Source data:
--------------------------------------------------
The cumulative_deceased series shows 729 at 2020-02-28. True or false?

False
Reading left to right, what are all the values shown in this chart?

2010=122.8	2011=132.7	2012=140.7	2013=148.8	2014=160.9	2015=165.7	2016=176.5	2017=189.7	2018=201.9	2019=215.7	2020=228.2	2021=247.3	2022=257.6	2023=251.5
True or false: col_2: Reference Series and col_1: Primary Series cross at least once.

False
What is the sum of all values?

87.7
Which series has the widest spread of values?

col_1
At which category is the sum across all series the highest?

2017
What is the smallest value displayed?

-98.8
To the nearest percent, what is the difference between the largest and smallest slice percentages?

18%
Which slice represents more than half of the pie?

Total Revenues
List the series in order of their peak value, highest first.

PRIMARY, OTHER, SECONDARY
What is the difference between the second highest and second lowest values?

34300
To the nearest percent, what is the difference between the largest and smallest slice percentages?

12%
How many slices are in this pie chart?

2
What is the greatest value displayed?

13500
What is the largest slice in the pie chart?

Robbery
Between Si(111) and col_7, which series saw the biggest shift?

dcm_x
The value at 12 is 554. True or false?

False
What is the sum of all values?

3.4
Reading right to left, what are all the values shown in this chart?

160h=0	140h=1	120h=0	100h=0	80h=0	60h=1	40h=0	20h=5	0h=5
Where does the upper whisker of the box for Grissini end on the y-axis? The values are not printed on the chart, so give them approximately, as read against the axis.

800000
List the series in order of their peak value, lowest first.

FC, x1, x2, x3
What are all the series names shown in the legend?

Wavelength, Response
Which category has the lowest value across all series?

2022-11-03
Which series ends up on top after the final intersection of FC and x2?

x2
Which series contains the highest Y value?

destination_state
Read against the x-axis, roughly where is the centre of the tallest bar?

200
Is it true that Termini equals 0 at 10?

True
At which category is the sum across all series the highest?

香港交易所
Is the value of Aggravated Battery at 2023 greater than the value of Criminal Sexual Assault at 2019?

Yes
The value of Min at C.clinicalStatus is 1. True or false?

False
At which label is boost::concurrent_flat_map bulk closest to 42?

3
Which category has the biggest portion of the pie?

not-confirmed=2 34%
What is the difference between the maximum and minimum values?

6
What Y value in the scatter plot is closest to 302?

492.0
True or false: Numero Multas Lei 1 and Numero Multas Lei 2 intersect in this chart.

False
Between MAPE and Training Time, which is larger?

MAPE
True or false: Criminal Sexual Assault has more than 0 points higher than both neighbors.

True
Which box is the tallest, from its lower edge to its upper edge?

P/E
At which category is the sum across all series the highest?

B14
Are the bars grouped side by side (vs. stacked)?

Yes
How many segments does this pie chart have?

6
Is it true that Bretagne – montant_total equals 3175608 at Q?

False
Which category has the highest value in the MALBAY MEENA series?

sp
--------------------------------------------------
• _REQUIRED ACTION_
Copy out every item above with "True or false" swapped for "Correct or incorrect", changing nothing else.

• _ANSWER SPACE_
The cumulative_deceased series shows 729 at 2020-02-28. Correct or incorrect?

False
Reading left to right, what are all the values shown in this chart?

2010=122.8	2011=132.7	2012=140.7	2013=148.8	2014=160.9	2015=165.7	2016=176.5	2017=189.7	2018=201.9	2019=215.7	2020=228.2	2021=247.3	2022=257.6	2023=251.5
Correct or incorrect: col_2: Reference Series and col_1: Primary Series cross at least once.

False
What is the sum of all values?

87.7
Which series has the widest spread of values?

col_1
At which category is the sum across all series the highest?

2017
What is the smallest value displayed?

-98.8
To the nearest percent, what is the difference between the largest and smallest slice percentages?

18%
Which slice represents more than half of the pie?

Total Revenues
List the series in order of their peak value, highest first.

PRIMARY, OTHER, SECONDARY
What is the difference between the second highest and second lowest values?

34300
To the nearest percent, what is the difference between the largest and smallest slice percentages?

12%
How many slices are in this pie chart?

2
What is the greatest value displayed?

13500
What is the largest slice in the pie chart?

Robbery
Between Si(111) and col_7, which series saw the biggest shift?

dcm_x
The value at 12 is 554. Correct or incorrect?

False
What is the sum of all values?

3.4
Reading right to left, what are all the values shown in this chart?

160h=0	140h=1	120h=0	100h=0	80h=0	60h=1	40h=0	20h=5	0h=5
Where does the upper whisker of the box for Grissini end on the y-axis? The values are not printed on the chart, so give them approximately, as read against the axis.

800000
List the series in order of their peak value, lowest first.

FC, x1, x2, x3
What are all the series names shown in the legend?

Wavelength, Response
Which category has the lowest value across all series?

2022-11-03
Which series ends up on top after the final intersection of FC and x2?

x2
Which series contains the highest Y value?

destination_state
Read against the x-axis, roughly where is the centre of the tallest bar?

200
Is it true that Termini equals 0 at 10?

True
At which category is the sum across all series the highest?

香港交易所
Is the value of Aggravated Battery at 2023 greater than the value of Criminal Sexual Assault at 2019?

Yes
The value of Min at C.clinicalStatus is 1. Correct or incorrect?

False
At which label is boost::concurrent_flat_map bulk closest to 42?

3
Which category has the biggest portion of the pie?

not-confirmed=2 34%
What is the difference between the maximum and minimum values?

6
What Y value in the scatter plot is closest to 302?

492.0
Correct or incorrect: Numero Multas Lei 1 and Numero Multas Lei 2 intersect in this chart.

False
Between MAPE and Training Time, which is larger?

MAPE
Correct or incorrect: Criminal Sexual Assault has more than 0 points higher than both neighbors.

True
Which box is the tallest, from its lower edge to its upper edge?

P/E
At which category is the sum across all series the highest?

B14
Are the bars grouped side by side (vs. stacked)?

Yes
How many segments does this pie chart have?

6
Is it true that Bretagne – montant_total equals 3175608 at Q?

False
Which category has the highest value in the MALBAY MEENA series?

sp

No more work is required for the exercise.